When Urmy came to VUMC from New York University in 1982, a headline in the now-defunct Nashville Banner called him a “cost-cutting pioneer.” During his 13-year tenure at NYU he was vice president and administrator of the school's Medical Center, where he coordinated an extensive hospital renovation project and directed the hospital's cooperative care center, which was a new model for cost-effective delivery of acute hospital care.

In 1998, after leading VUH for 16 years, Urmy stepped easily into his current role, reporting directly to Jacobson and serving as chief administrative officer for the clinical programs of VUMC, including oversight of not only VUH, but the Monroe Carell Jr. Children's Hospital at Vanderbilt, the Psychiatric Hospital at Vanderbilt and the Vanderbilt-Stallworth Rehabilitation Hospital.

He temporarily stepped back into the hospital director's role when it was vacated by Mark Penkhus in 2002, and did both jobs for three years until Larry Goldberg became executive director and CEO of VUH in 2005.

Urmy said he began planning to relinquish his current role about four years ago, and once Goldberg was on board, decided to stay one more year.

“Our Medical Center and clinical enterprise are thriving and in the best shape of my time at Vanderbilt,” Urmy said. “If there's going to be a transition, now is the time to do it.”

After calling some of his closest friends and colleagues on Tuesday and Wednesday, he sent an e-mail to various Vanderbilt leaders on Wednesday.

“What better time to pass the baton,” Urmy wrote. “While I am relinquishing my role and responsibilities as E.V.P. I am going to stay involved, and Dr. Jacobson and I are discussing a supporting role that I could play. I am excited about that and am looking forward to working with you in that role.”

Jacobson said Urmy's accomplishments at VUMC can't be underestimated. “Norman's contributions to Vanderbilt are widespread. I can't think of one aspect of this Medical Center that hasn't been touched by his skilled hands or changed for the better by his leadership. From making tough calls about resources to helping pioneer clinical pathways, he has been a calming presence in this ever-changing world of health care.
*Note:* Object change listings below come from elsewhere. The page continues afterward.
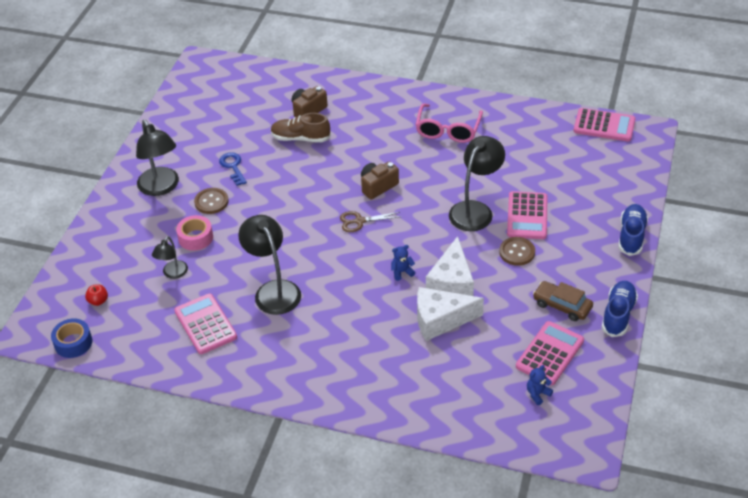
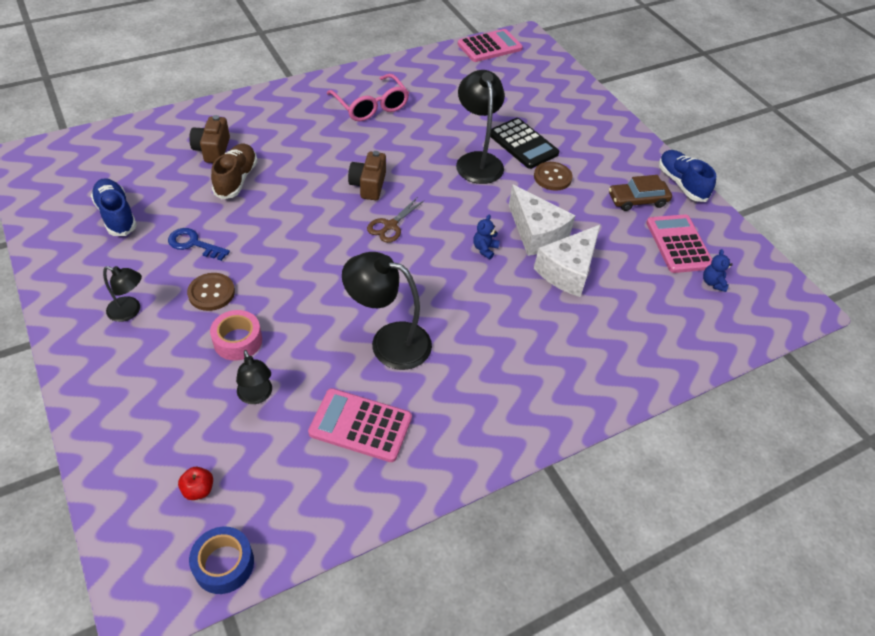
camera: 50 degrees left, 5 degrees up
black lamp [136,120,179,196] -> black lamp [103,266,142,322], size x0.55
brown shoe [271,113,331,142] -> brown shoe turned 135 degrees clockwise [211,144,257,199]
pink calculator [507,191,547,239] -> black calculator [490,118,559,169]
blue shoe [619,204,648,256] -> blue shoe moved to [90,178,137,236]

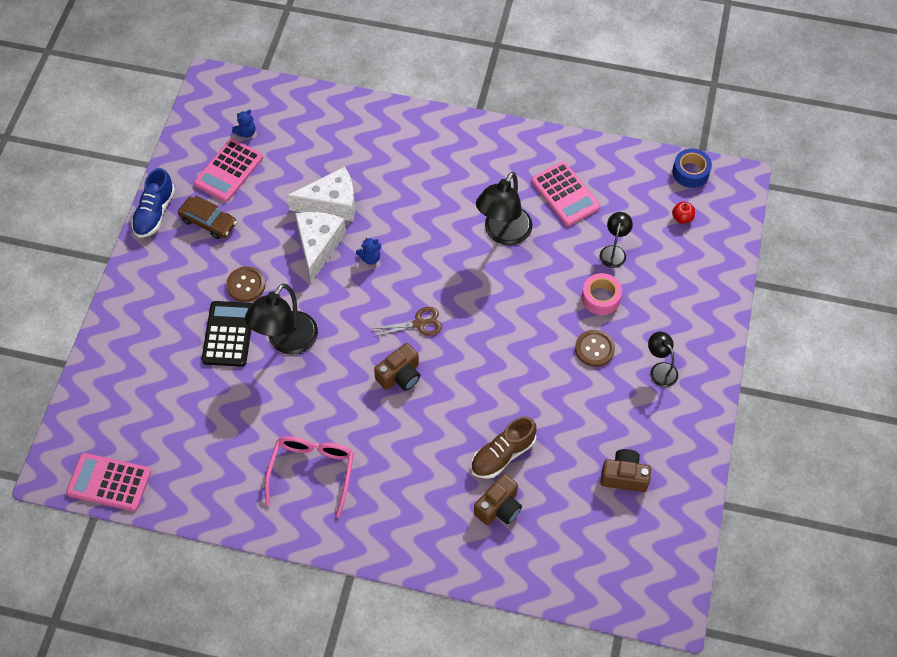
camera: 135 degrees left, 10 degrees up
blue shoe [90,178,137,236] -> brown camera [600,449,651,492]
blue key [168,228,230,261] -> none
black lamp [342,252,432,370] -> black lamp turned 60 degrees clockwise [476,172,532,245]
We're lucky Norman came our way.”

In Urmy's e-mail, he said his time at Vanderbilt has been “amazing.”

“I feel very fortunate to have been at Vanderbilt for the past 24 years and to have participated in rebuilding VUMC into one of the nation's best medical centers,” he wrote.

“It's been a real team effort, and I've been blessed to have worked with what I consider the best management team in America.”

Urmy has not only had an impact on VUMC, but also the local and national health care scene.

In 2004 the Tennessee Hospital Association recognized him with one of its top honors, the Meritorious Service Award for Chief Executive Officer. The award is presented to a hospital chief executive who has demonstrated leadership and exemplary service to the health care field.

“Norman has been a mentor and an excellent partner in all of our patient care initiatives,” said Chief Nursing Officer Marilyn Dubree, M.S.N., who was associate director of Surgical Nursing when Urmy came to Vanderbilt and has worked closely with him since.

“He has supported innovation in all of our clinical and administrative efforts. As I have progressed in my role here, he has advised, counseled, challenged and held me accountable. He has been wonderful in his support, not only of me, but of patient care and nursing at Vanderbilt.”

Edward Nelson, of Nelson Capital Corp., chairman of the Medical Center Board and a longtime member of the Vanderbilt University Board of Trust, said Urmy has a knack for making the right decision.

"Norman is probably one of the most successful health care professionals in the country," Nelson said. “He has added so much strength to the growth of the Medical Center.

“He has made the right decisions to lower expenses when necessary, and has also known when to engage in new ventures."

Urmy, who is also well known at VUMC for his role as lead guitarist in the band he co-founded, “Soul Incision,” plans to stay with the group once he returns from Colorado.

“I'm going to be around for awhile,” he said.